Monetization is still a problem even as carriers across the globe are making investments in 5G and getting ready for 6G. Although fixed wireless access and data usage are expanding quickly, Mukherjee pointed out that most operators are still having difficulty turning this demand into new sources of income.

“Data and fixed wireless access continue to be the main sources of monetization, notwithstanding all the promises of 5G,” he said. “Although development is gradual, several use cases for private networks and Industry 4.0 are developing.”

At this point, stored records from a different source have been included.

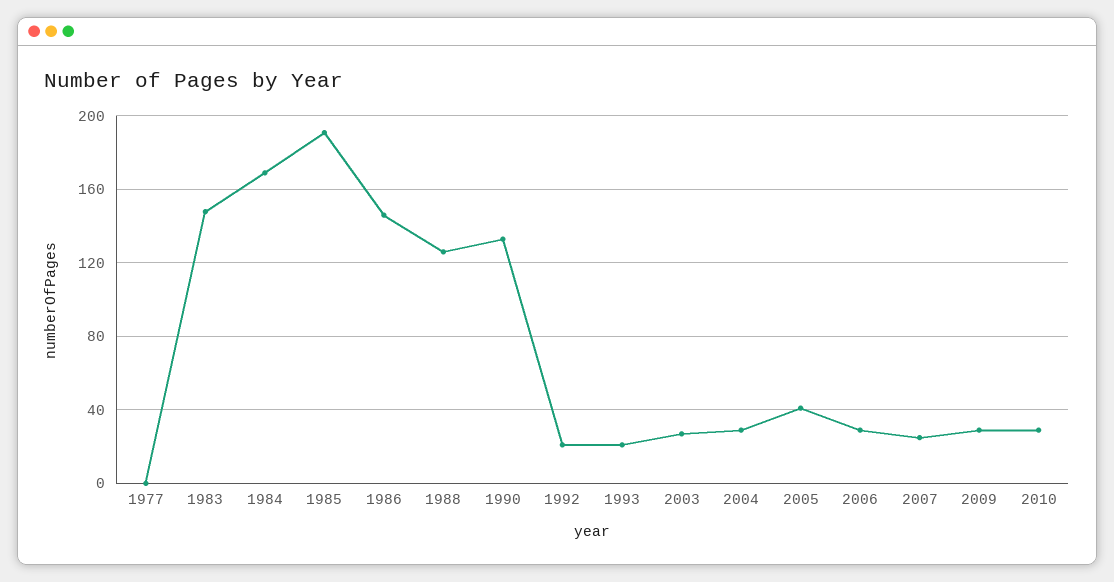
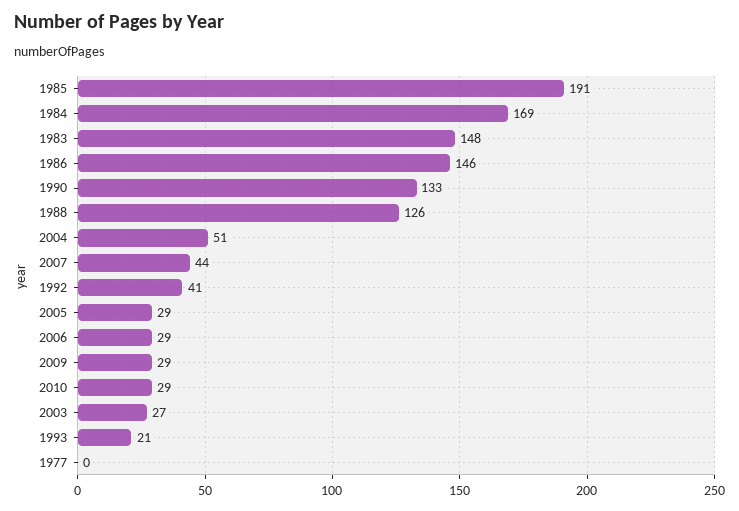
  {
    "1977": 0,
    "1983": 148,
    "1984": 169,
    "1985": 191,
    "1986": 146,
    "1988": 126,
    "1990": 133,
-   "1992": 20,
+   "1992": 41,
    "1993": 21,
    "2003": 27,
-   "2004": 30,
+   "2004": 51,
-   "2005": 40,
+   "2005": 29,
    "2006": 29,
-   "2007": 25,
+   "2007": 44,
    "2009": 29,
    "2010": 29
  }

According to him, in order to develop new value propositions, networks in the future must become intelligent and compute-embedded. “You can only commercialize data if telecom remains a fat conduit, and that is declining in price.” Intelligent networks that integrate AI, analytics, and computation at the edge provide the true potential.

In order to speed up innovation and commercialization, Mukherjee emphasized the need of ongoing cooperation between telcos, suppliers, the government, and academics.

“Several financing initiatives in the US encourage the development of innovative radio applications. Through programs like BharatNet, India is also taking steps in that direction. It would be essential for BSNL, Jio, Airtel, suppliers, and colleges to work together,” he said.

Mukherjee said that the need for data itself, which is fueled by streaming, artificial intelligence, and new digital applications, continues to drive network development despite present monetization issues. “The need for data is increasing rapidly, if nothing else, due to Netflix, AI, and other factors. That in and of itself keeps suppliers busy and networks crowded. However, he said, “the next phase is integrating intelligence to actually revolutionize how telecom runs.”